04: High School Interactions#
This week we’ll explore the sociological questions of triadic closure and weak ties in a network of anonymized high school interaction data. Go to Austin R. Benson’s network data site and download the “contact-high-school” network available there. Make sure you download the projected graph, not the timestamped simplices. This will be a zip file that includes a .txt
edgelist file and a text file with some metadata. (Sometimes .tar.gz
files are difficult to unzip in Windows. If you’re having trouble, there is a copy of the unzipped file under Sakai Resources.) Make sure you read over Benson’s page to understand this data before you begin.
In a short Jupyter notebook report, answer the following questions about this network. Don’t simply calculate the answers: make sure you’re fully explaining (in writing) the metrics and visualizations that you generate. Consider the Criteria for Good Reports as a guide. You can create markdown cells with section headers to separate the different sections of the report. Rather than number the report as if you’re answering distinct questions, use the questions as a guide to do some data storytelling, i.e. explain this network’s data in an organized way.
What is the total number of triangles in this network? Does this number seem large or small relative to the overall size of the network?
What’s the average clustering coefficient for the network? Graph the distribution of clustering coefficients. What do these measures tell you about the network’s overall structure?

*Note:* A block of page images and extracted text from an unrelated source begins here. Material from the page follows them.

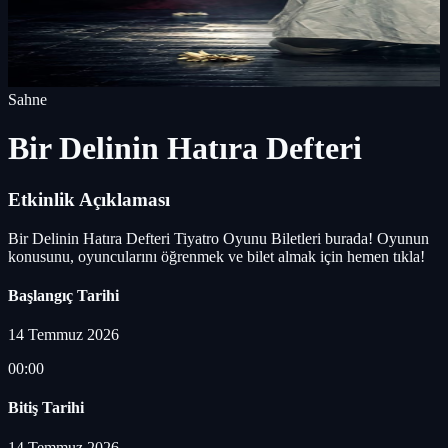
Sahne
Bir Delinin Hatıra Defteri
Etkinlik Açıklaması
Bir Delinin Hatıra Defteri Tiyatro Oyunu Biletleri burada! Oyunun
konusunu, oyuncularını öğrenmek ve bilet almak için hemen tıkla!
Başlangıç Tarihi
14 Temmuz 2026
00:00
Bitiş Tarihi
14 Temmuz 2026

How many bridges are there in the network? How many local bridges are there? What is the maximum span of any local bridge in the network, and what does that tell you about this social community?

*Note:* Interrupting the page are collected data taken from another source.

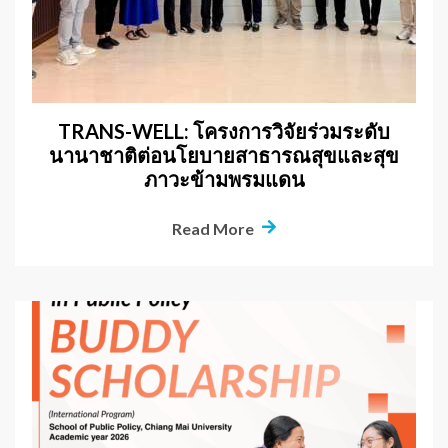
TRANS-WELL: โครงการวิจัยร่วมระดับ
นานาชาติต่อนโยบายสาธารณสุขและสุข
ภาวะข้ามพรมแดน
Read More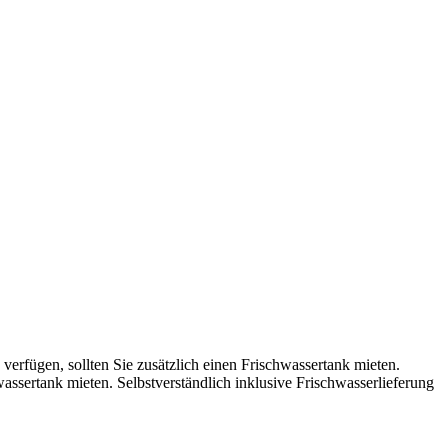
erfügen, sollten Sie zusätzlich einen Frischwassertank mieten.
ssertank mieten. Selbstverständlich inklusive Frischwasserlieferung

There is no function for neighborhood overlap in NetworkX, but the library provides multiple different functions for neighbors. Write a function to calculate neighborhood overlap for every edge in the network. Then, recreate a version of the graph in Figure 3.7 of your book by making a regression plot of weight and neigborhood overlap in your network. Does there appear to be a correlation between these two metrics? What does this tell you about the network?
n.b. To answer these questions, you’ll need to use a mixture of the NetworkX skills we’ve been working on, as well as combine NetworkX code with pandas and seaborn.
When you’re finished, remove these instructions from the top of the file, leaving only your own writing and code. Export the notebook as an HTML file, check to make sure everything is formatted correctly, and submit your HTML file to Sakai.